Dengan kata lain, visi dari Piagam PBB dan Organisasi PBB adalah sesuatu yang masih harus diperjuangkan oleh mereka yang sungguh-sungguh menyetujuinya dan mempercayai kemungkinan terwujudnya.

Kelompok-kelompok muslim yang terlibat konflik –termasuk dengan menggunakan kekerasan hingga teror— mempertahankan posisi mereka dengan mengajukan rujukan-rujukan di dalam turats fiqhiyyah. Hingga satu abad lalu, konflik dan peperangan atas nama agama masih dianggap normal.

Ini bukan sesuatu yang eksklusif menyangkut Islam saja.
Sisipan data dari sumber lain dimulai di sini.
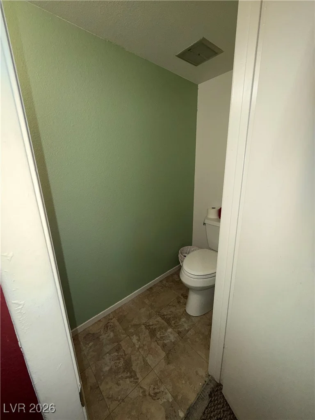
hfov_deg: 85.7
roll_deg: +0.6
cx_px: 158
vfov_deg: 102.1
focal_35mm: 14
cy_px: 210
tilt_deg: -15.0
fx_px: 170
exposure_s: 1/60
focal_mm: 2.22
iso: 100
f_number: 2.2
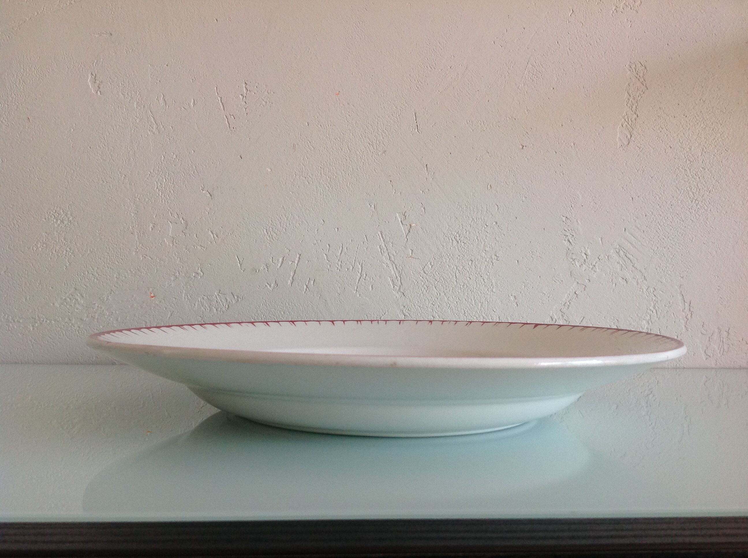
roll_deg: -0.5
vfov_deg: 40.6
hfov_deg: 52.7
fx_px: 755
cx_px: 374
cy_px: 279
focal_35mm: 35
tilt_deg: +1.0
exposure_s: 1/120
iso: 100
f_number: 2.4
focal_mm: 4.28
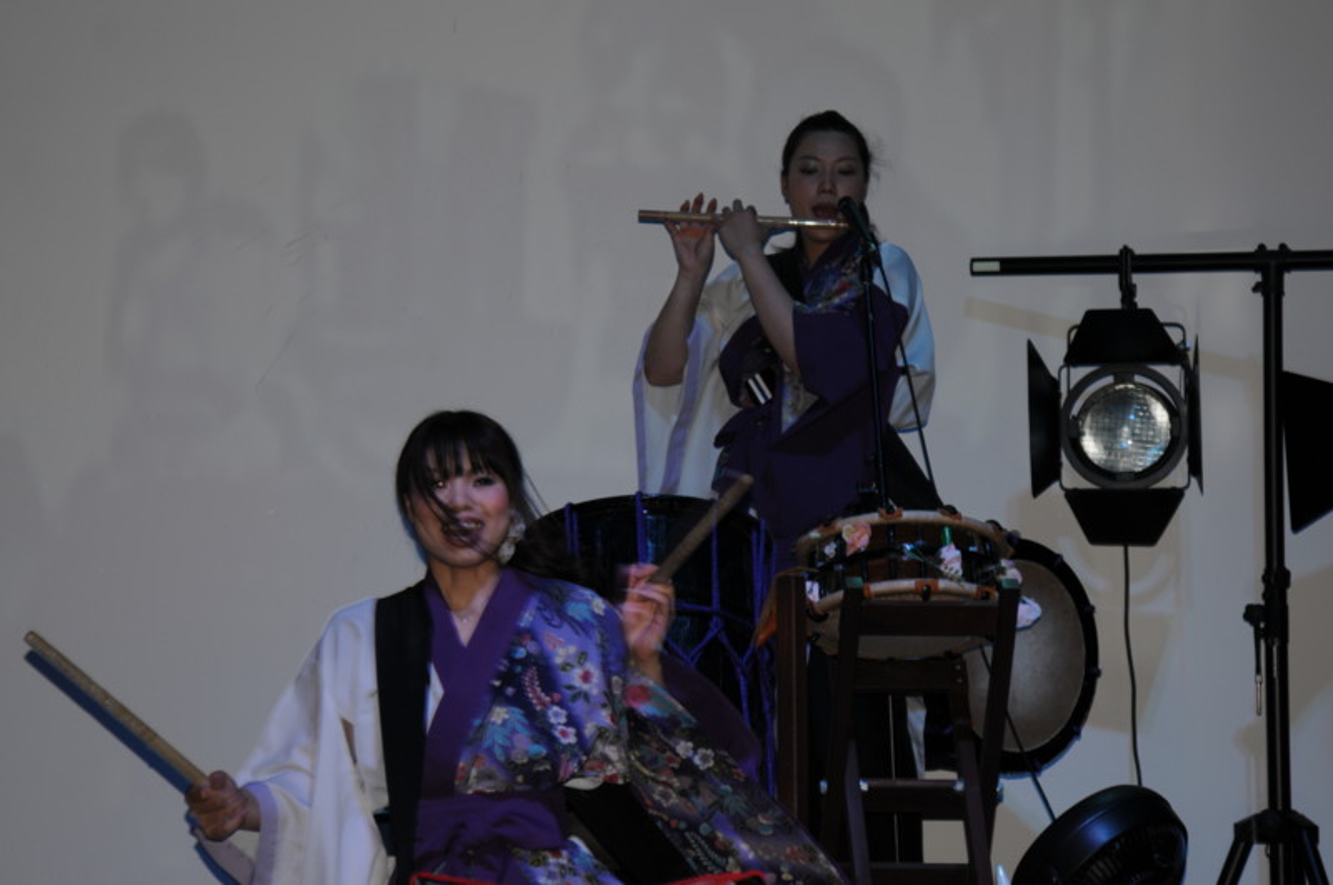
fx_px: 4714
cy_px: 442
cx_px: 666
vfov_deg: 10.7
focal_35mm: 128
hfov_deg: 16.1
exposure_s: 1/60
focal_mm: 85
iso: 200
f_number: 4.5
Pihak-pihak di luar Islam pun pada umumnya meneguhi pola sikap dan tindakan yang didasarkan pada anggapan bahwa perlawanan atas nama agama terhadap pihak lain adalah tuntutan moral.

Karena itu, dalam muktamar nanti peserta akan meminta fatwa atas status legal Piagam PBB itu.

“Sejauh mana keabsahan Piagam PBB dan Organisasi PBB sebagai perjanjian  yang mengikat umat Islam atas dasar keabsahan pihak-pihak yang mengklaim posisi sebagai wakil-wakil mereka (umat Islam) pada saat menyepakatinya,” kata Gus Yahya.

Para ulama dan ahli fikih, kata Gus Yahya, perlu memberikan jawaban atas satu pertanyaan mendasar itu.

Menurut Gus Yahya, gagasan muktamar internasional fikih itu merupakan bagian dari ikhtiar NU untuk berkontribusi dalam perdamaian dunia internasional, “Ini awalan dari inisiatif strategis yang diusung NU dalam membangun peradaban,” ujar Gus Yahya.

Muktamat ini akan dihadiri sejumlah ahli fikih dunia dan tokoh muslim internasional seperti Syaikh Dr Ahmad Al-Thayib (Grand Syaikh Al Azhar, Mesir), Syaikh Abdullah bin Mahfudh I,bn-Bayyah (Majelis Hukana Al amuslimin, UAE), Al Habib Ali Zainal Abidin bin Abdurrahman Al Jufri (Direktur El Taba Institute, UAE), Eslam Sa’ad (Peneliti Islam Kontemporer, Mesir), Dr Syafiq Ibrahim Allam (Grand Mufti, Mesir) dan Prof Koutoub Moustapha Kano (Sekjen Council of Islamic Fiqh Afrika).

Sementara dari Indonesia yang akan menjadi pembicara adalah Prof Dr KH Quraish Shihab, KH Miftachul Akhyar (Rais Aam PBNU), KH Ma’ruf Amin (Wakil Presiden RI), KH Afifuddin Muhajir (Wakil Rais Aam PBNU) dan KH Ahmad Mustofa Bisri (Mustasyar PBNU).